Collection entries:

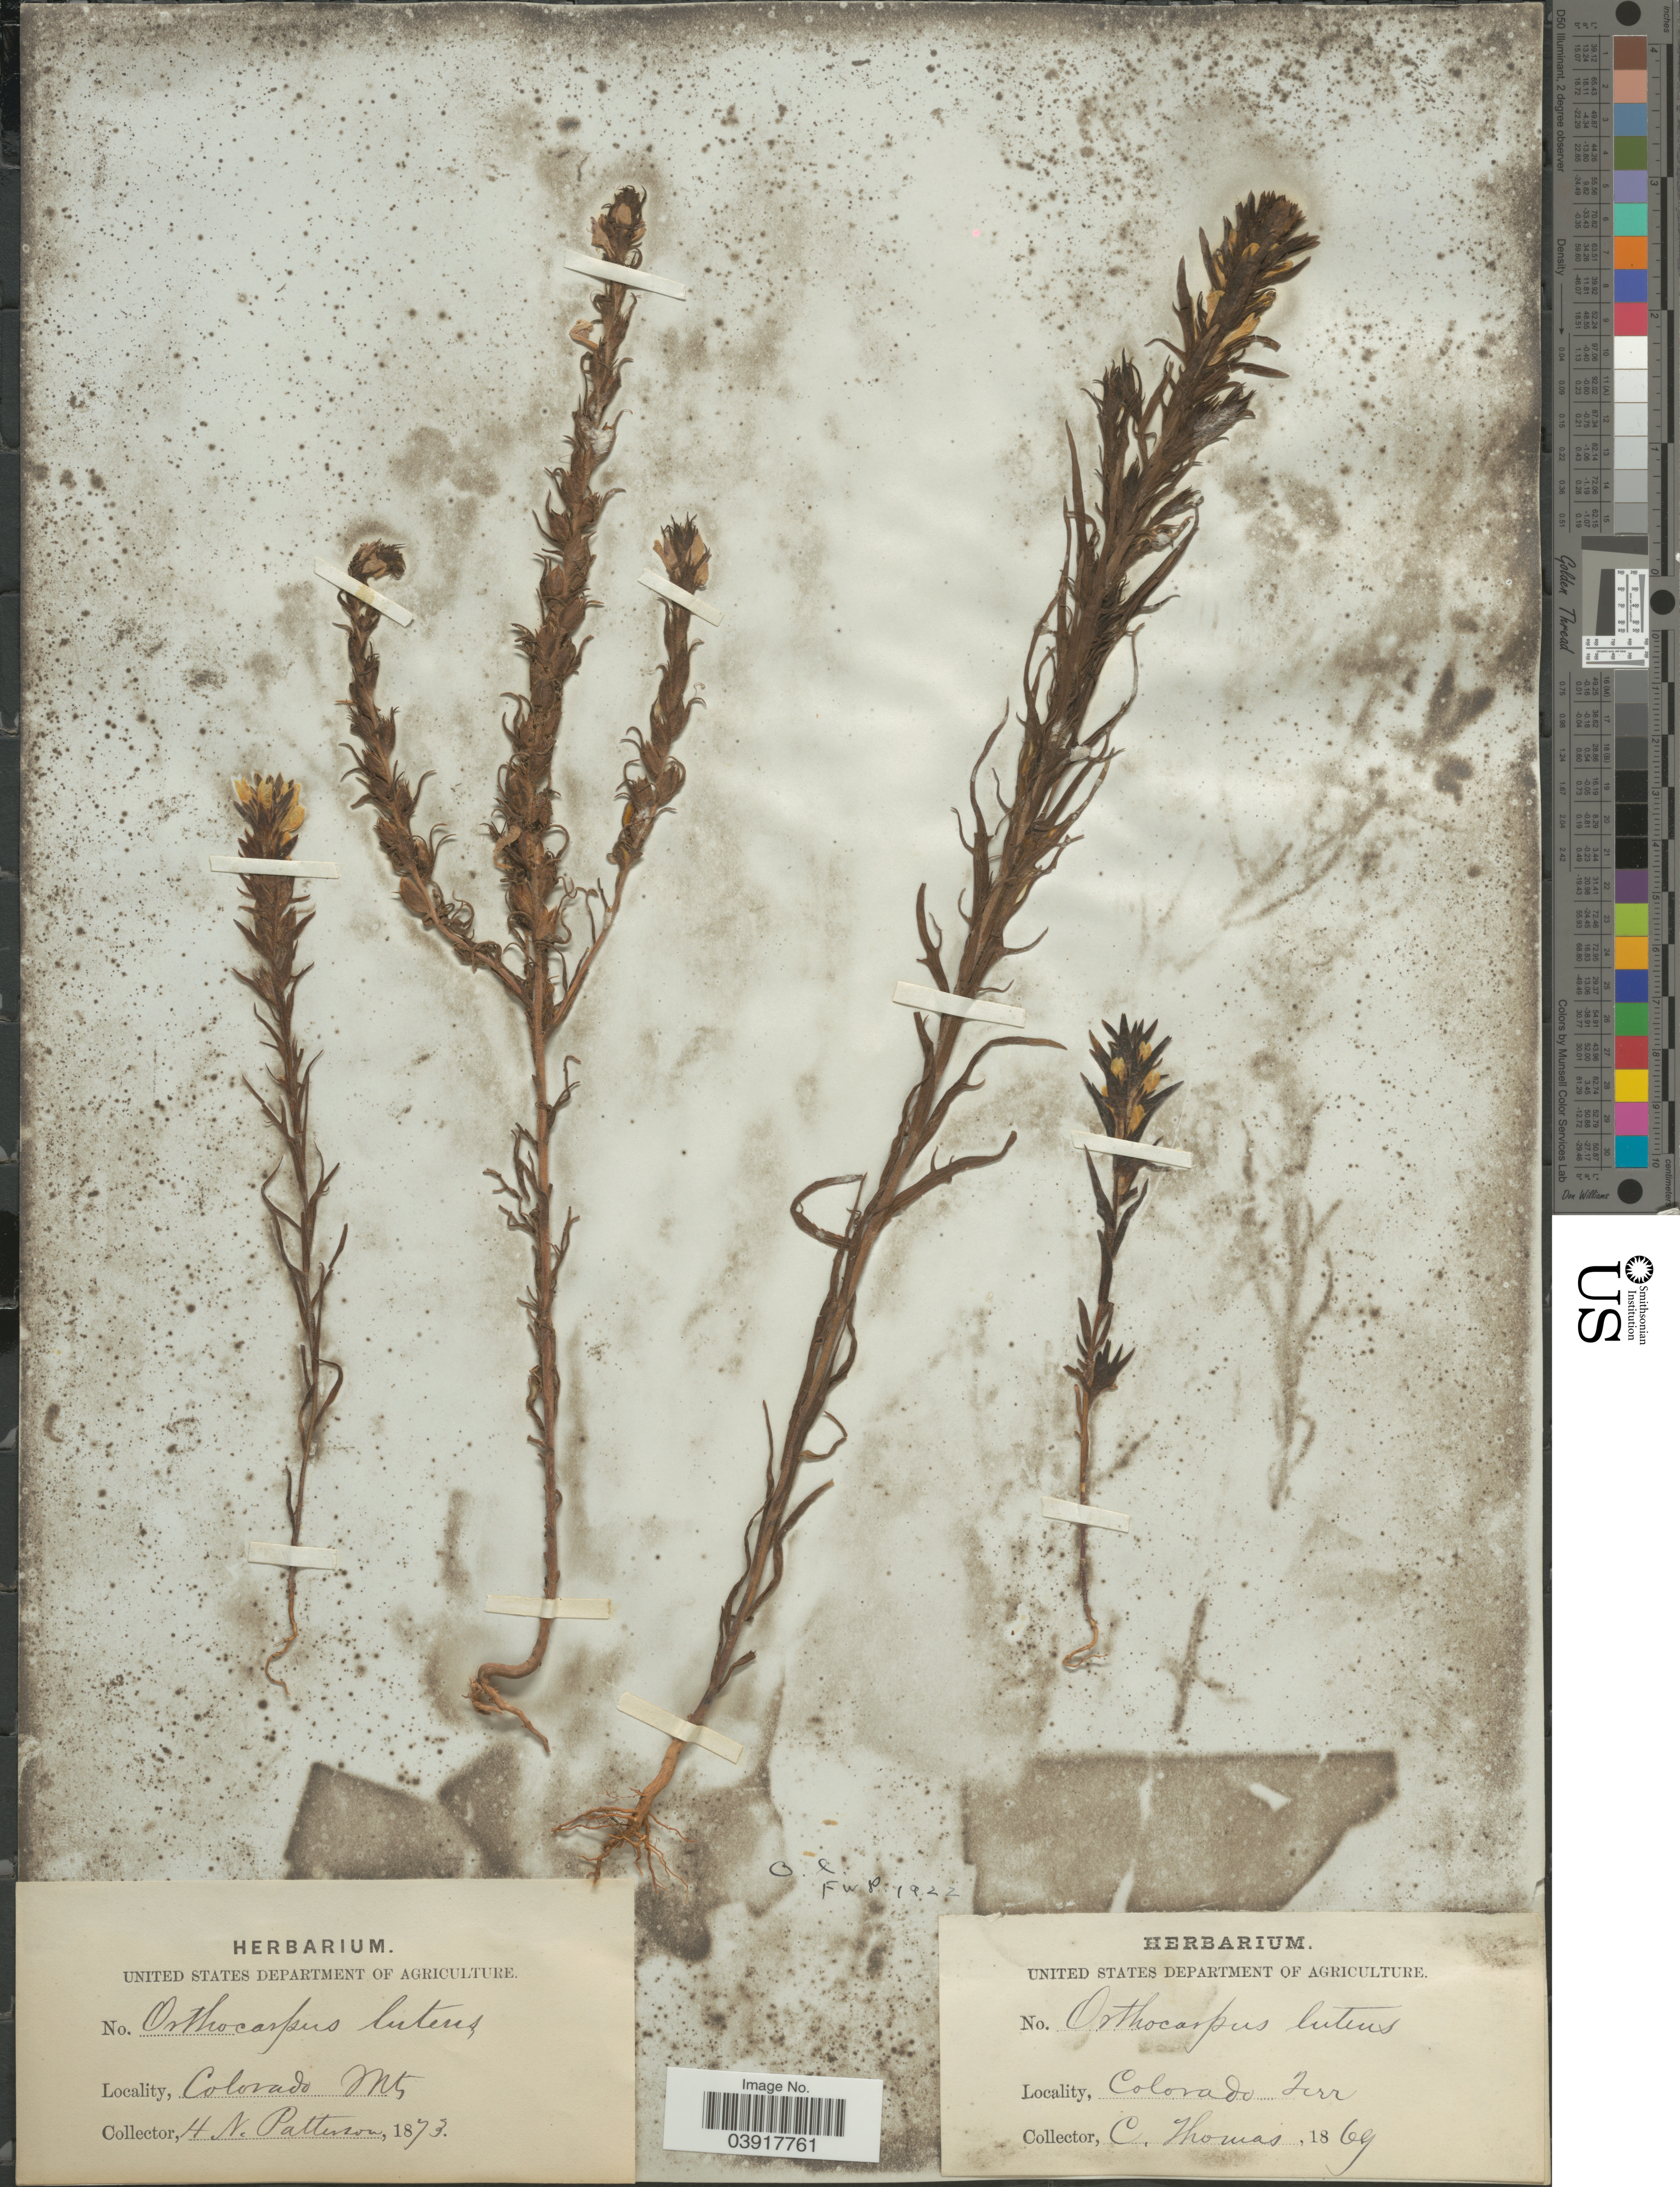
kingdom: Plantae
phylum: Tracheophyta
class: Magnoliopsida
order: Lamiales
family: Orobanchaceae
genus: Orthocarpus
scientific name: Orthocarpus luteus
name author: Nutt.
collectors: H. N. Patterson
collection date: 1873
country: United States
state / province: Colorado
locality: Colorado Mts.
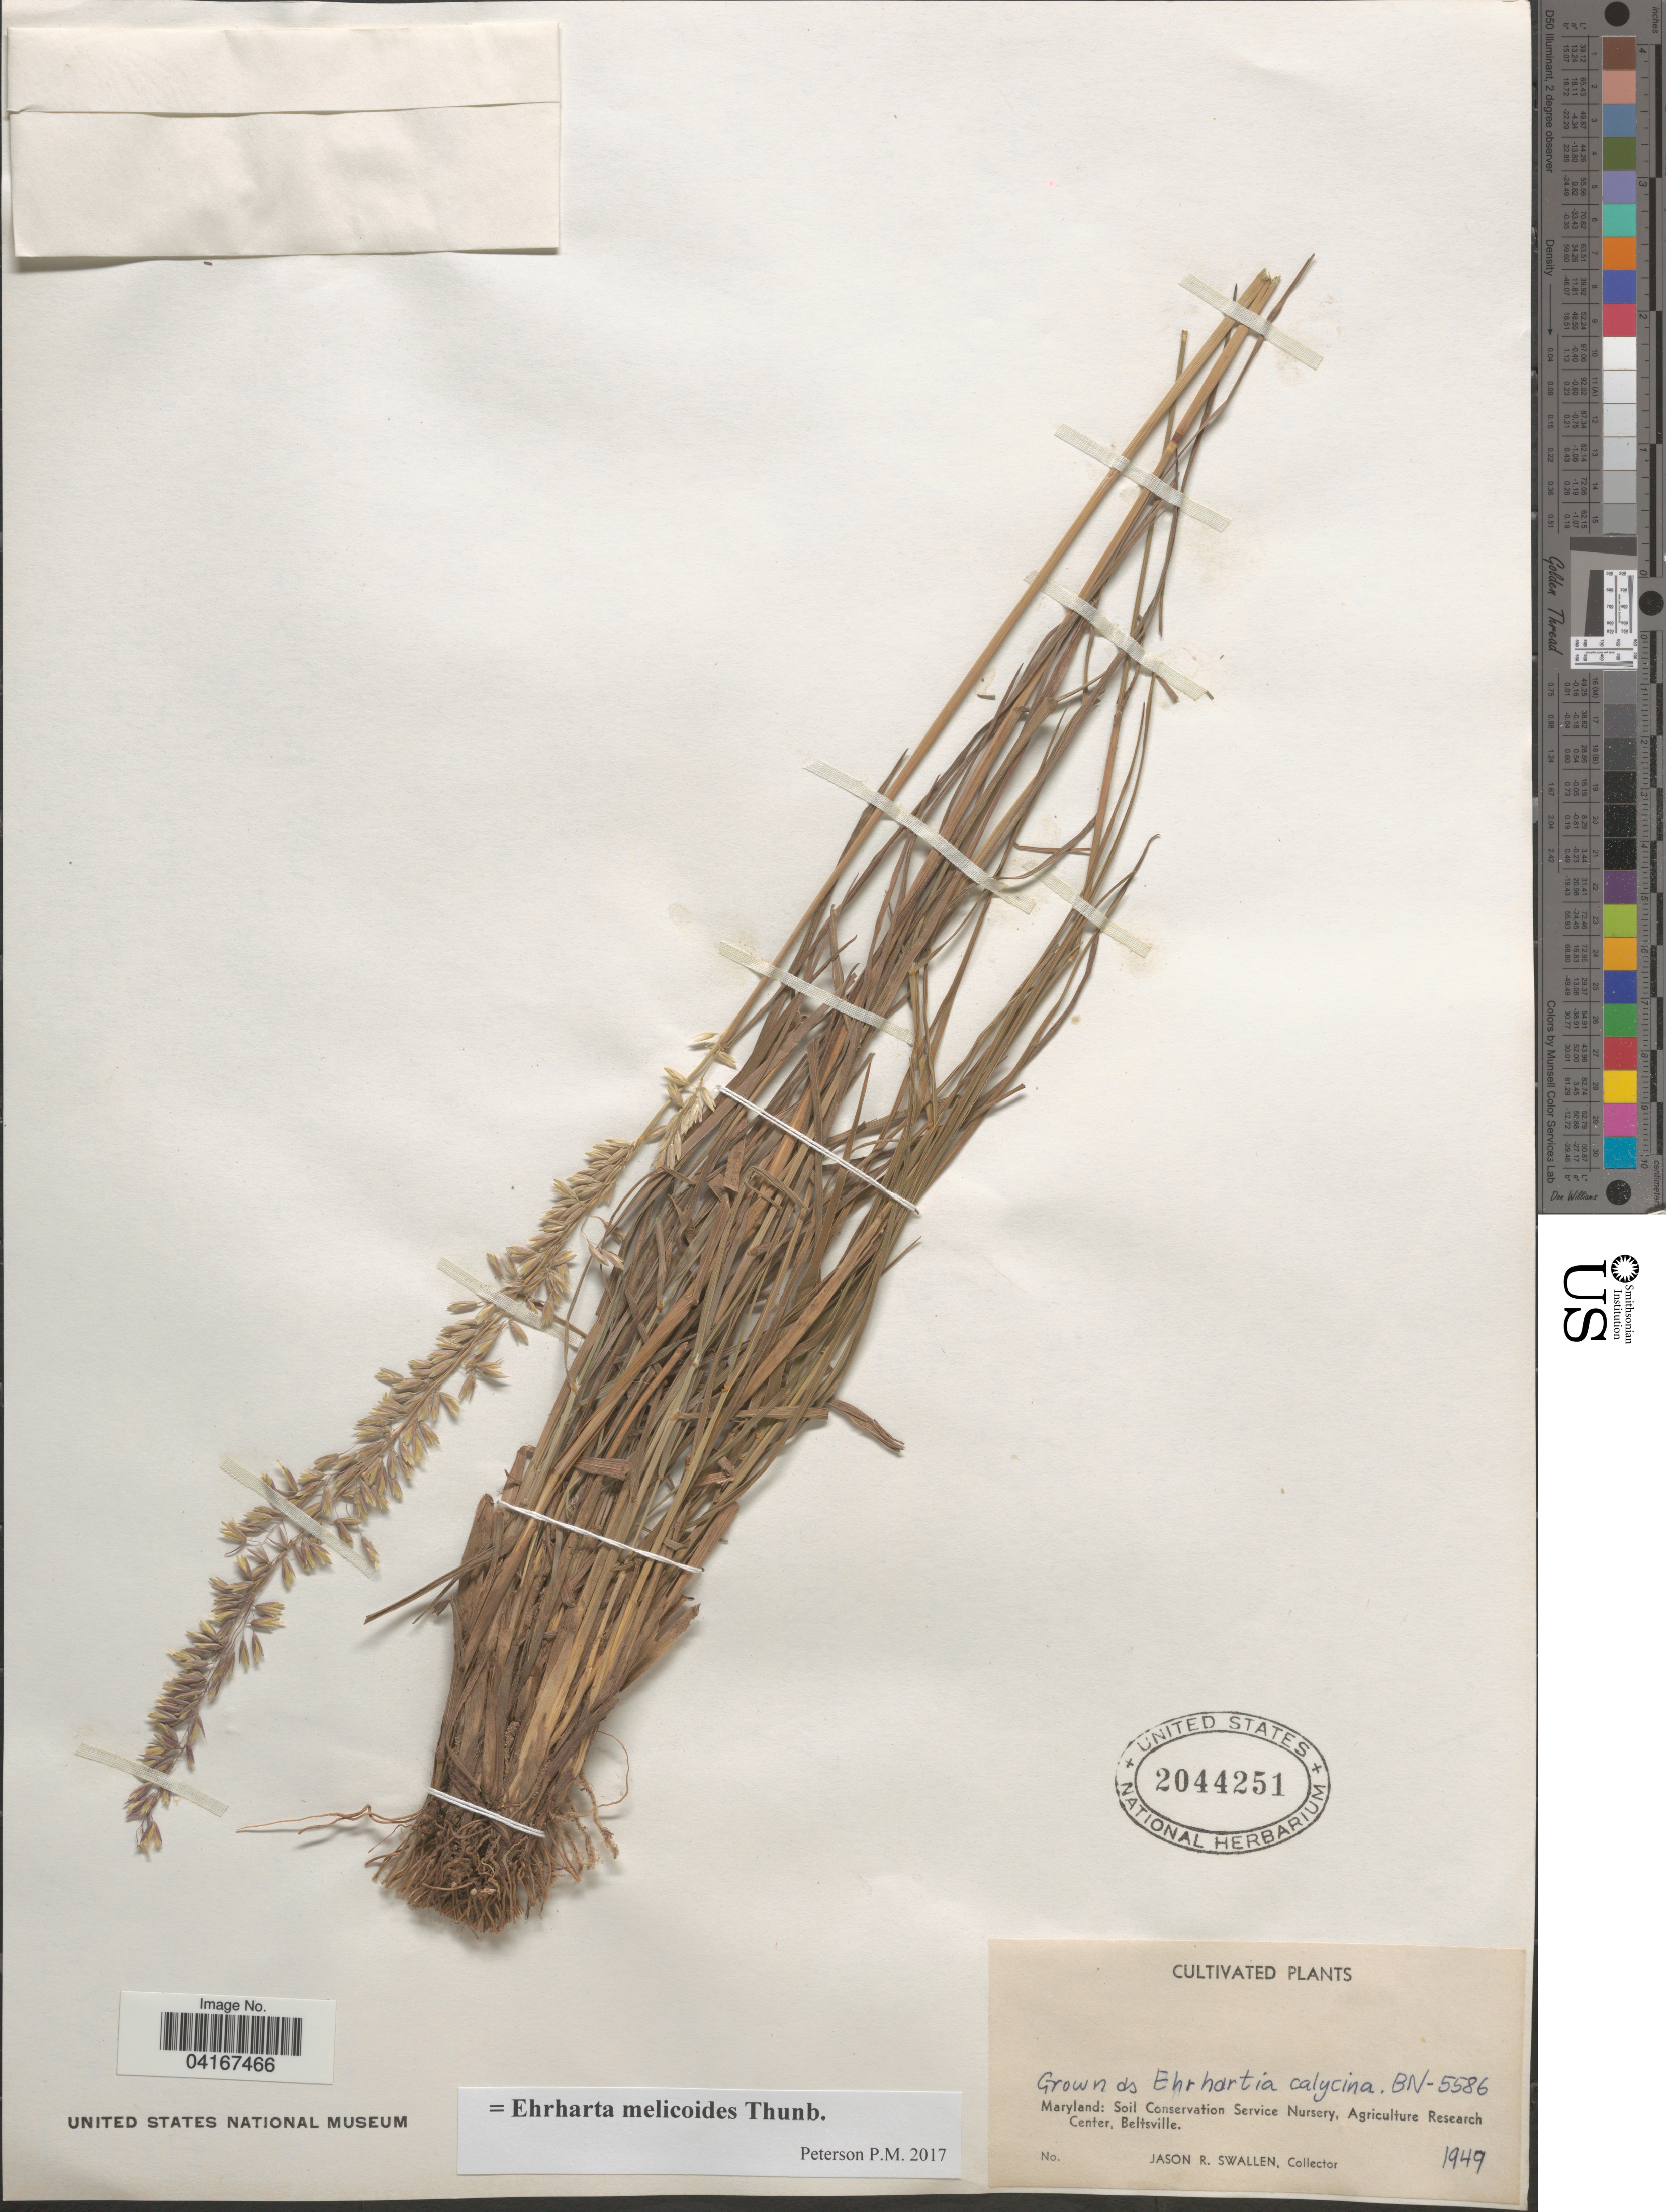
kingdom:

WRITTEN TASK. Render every line of the material above as a numbered list, skipping any blank lines and leaving out the pictures.

SOLUTION BELOW.
1. kingdom: Plantae
2. phylum: Tracheophyta
3. class: Magnoliopsida
4. order: Lamiales
5. family: Orobanchaceae
6. genus: Orthocarpus
7. scientific name: Orthocarpus luteus
8. name author: Nutt.
9. collectors: H. N. Patterson
10. collection date: 1873
11. country: United States
12. state / province: Colorado
13. locality: Colorado Mts.
14. kingdom:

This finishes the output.